From the article by Marshall Terrill from Arizona State University:
…[Barber Marvin] Davis is the manager of Ageez Hair Center in Chandler and is one of a handful Phoenix-area barbers who sit on the steering committee of the African American Cardiovascular Disease Health Literacy Demonstration Project . The project puts an emphasis on prevention and health literacy through culturally grounded community efforts for African-American men in the greater Phoenix area. Participating barbershops and hair centers are supplied with blood-pressure monitors — and training — to give readings to their customers.
“Barbers hold a unique and esteemed place in the African-American community,” said Dr. Olga Idriss Davis, who is principal investigator for the project and for community engagement at the Southwest Interdisciplinary Research Center (SIRC).
“The culture of the black barbershop is a folk tradition, a gathering place in the male community, a site where knowledge can be traded, disputes resolved and wisdom transferred from generation to generation. It’s a wonderful microcosm of society.
“Barbers are looked upon as leaders in the African-American community. Clients often tell their barbers intimate things, sometimes things they would never tell their partners and family members.”
Dr. Davis, who started the project in 2013, admits it took her a while to earn the trust of the barbershops and the surrounding communities in which they serve.
“Researchers employed by institutions of higher learning have not had the best interactions with African-American and Native American communities. Historically, they smile at the door, gather data and leave without any follow-up that supports the community,” Dr. Davis said.
Dr. Davis said even though she’s African-American, it didn’t entitle her to a free pass or easy entree into the community. That trust had to be earned over a long period of time.
“Early in my research and fieldwork there was a woman from the community who frequented a barbershop, and all of the barbers were her ‘babies.’ She walked into the shop one day, and asked the barbers, ‘Who is this chick on my turf?’ ” Dr. Davis said. “She then got an inch away from my face and said, ‘I wanna talk to you. You’re one of them and you’re here to take our stories. You’re part of the establishment.’ ”
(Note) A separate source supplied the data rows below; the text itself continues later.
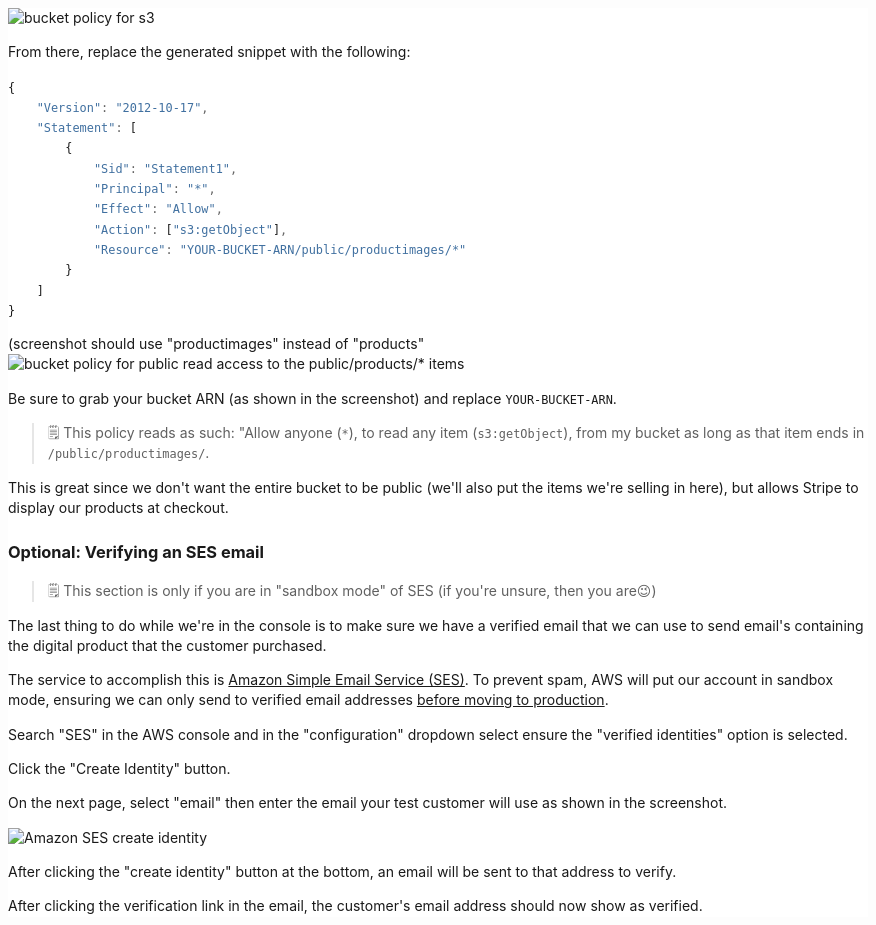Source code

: ![bucket policy for s3](https://cdn.hashnode.com/res/hashnode/image/upload/v1651003895651/_fsbl8-Ec.png)

From there, replace the generated snippet with the following:
```js
{
	"Version": "2012-10-17",
	"Statement": [
		{
			"Sid": "Statement1",
			"Principal": "*",
			"Effect": "Allow",
			"Action": ["s3:getObject"],
			"Resource": "YOUR-BUCKET-ARN/public/productimages/*"
		}
	]
}
```
(screenshot should use "productimages" instead of "products"
![bucket policy for public read access to the public/products/* items](https://cdn.hashnode.com/res/hashnode/image/upload/v1651004150575/hq8scoVQT.png)

Be sure to grab your bucket ARN (as shown in the screenshot) and replace `YOUR-BUCKET-ARN`.

> 🗒️ This policy reads as such: "Allow anyone (`*`), to read any item (`s3:getObject`), from my bucket as long as that item ends in `/public/productimages/`.

This is great since we don't want the entire bucket to be public (we'll also put the items we're selling in here), but allows Stripe to display our products at checkout.

### Optional: Verifying an SES email

> 🗒️ This section is only if you are in "sandbox mode" of SES (if you're unsure, then you are😉)

The last thing to do while we're in the console is to make sure we have a verified email that we can use to send email's containing the digital product that the customer purchased.

The service to accomplish this is [Amazon Simple Email Service (SES)](https://aws.amazon.com/ses/). To prevent spam, AWS will put our account in sandbox mode, ensuring we can only send to verified email addresses [before moving to production](https://docs.aws.amazon.com/ses/latest/dg/request-production-access.html).

Search "SES" in the AWS console and in the "configuration" dropdown select ensure the "verified identities" option is selected.

Click the "Create Identity" button.

On the next page, select "email" then enter the email your test customer will use as shown in the screenshot.

![Amazon SES create identity](https://cdn.hashnode.com/res/hashnode/image/upload/v1651030685125/taxrBsjaW.png)

After clicking the "create identity" button at the bottom, an email will be sent to that address to verify. 

After clicking the verification link in the email, the customer's email address should now show as verified.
Dr. Davis calmly explained to her that nearly 50 million men in the U.S. have high blood pressure, 40 percent of whom are African-Americans. She added that African-American males are particularly at risk because they are often unaware of the disease, do not receive treatment and rarely adhere to a treatment regimen if one is prescribed. That had to change, Dr. Davis said.
She then explained a vision: transforming barbershops into a health-care space where barbers become “community health advocates.” Dr. Davis said it was a moment where she could see the woman’s defiance morph into understanding.
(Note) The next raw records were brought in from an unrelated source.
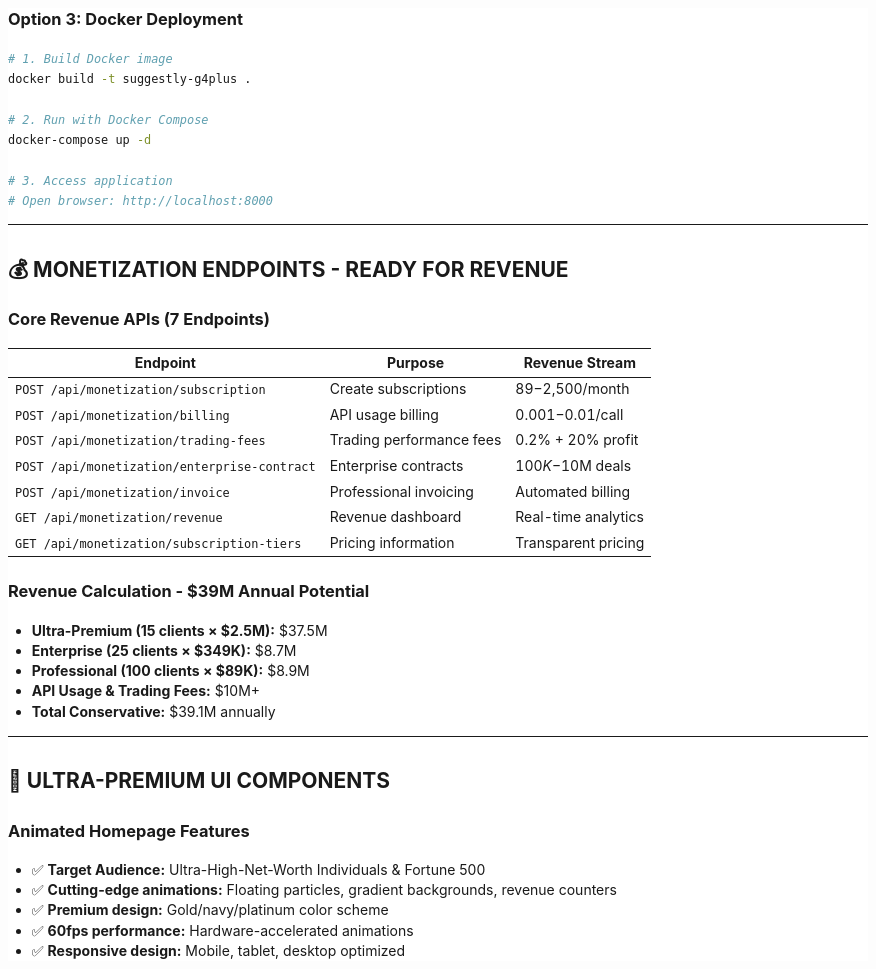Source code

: ### **Option 3: Docker Deployment**
```bash
# 1. Build Docker image
docker build -t suggestly-g4plus .

# 2. Run with Docker Compose
docker-compose up -d

# 3. Access application
# Open browser: http://localhost:8000
```

---

## 💰 **MONETIZATION ENDPOINTS - READY FOR REVENUE**

### **Core Revenue APIs (7 Endpoints)**

| **Endpoint** | **Purpose** | **Revenue Stream** |
|--------------|-------------|-------------------|
| `POST /api/monetization/subscription` | Create subscriptions | $89-$2,500/month |
| `POST /api/monetization/billing` | API usage billing | $0.001-$0.01/call |
| `POST /api/monetization/trading-fees` | Trading performance fees | 0.2% + 20% profit |
| `POST /api/monetization/enterprise-contract` | Enterprise contracts | $100K-$10M deals |
| `POST /api/monetization/invoice` | Professional invoicing | Automated billing |
| `GET /api/monetization/revenue` | Revenue dashboard | Real-time analytics |
| `GET /api/monetization/subscription-tiers` | Pricing information | Transparent pricing |

### **Revenue Calculation - $39M Annual Potential**
- **Ultra-Premium (15 clients × $2.5M):** $37.5M
- **Enterprise (25 clients × $349K):** $8.7M
- **Professional (100 clients × $89K):** $8.9M
- **API Usage & Trading Fees:** $10M+
- **Total Conservative:** $39.1M annually

---

## 🎨 **ULTRA-PREMIUM UI COMPONENTS**

### **Animated Homepage Features**
- ✅ **Target Audience:** Ultra-High-Net-Worth Individuals & Fortune 500
- ✅ **Cutting-edge animations:** Floating particles, gradient backgrounds, revenue counters
- ✅ **Premium design:** Gold/navy/platinum color scheme
- ✅ **60fps performance:** Hardware-accelerated animations
- ✅ **Responsive design:** Mobile, tablet, desktop optimized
“I told her, ‘I want this to have a ripple effect throughout the entire African-American population, not just in this community … but I’m going to need your help, too,’ ” Dr. Davis said. “She finally got it and smiled, then said, ‘You all right, sister.’ I said, ‘You’re all right, too, sister.’ We’ve been good ever since.”
So has the program, which had made serious headway in the African-American communities in Chandler and south Phoenix. Barbers are casually talking to their clients about their health and discreetly taking blood-pressure readings.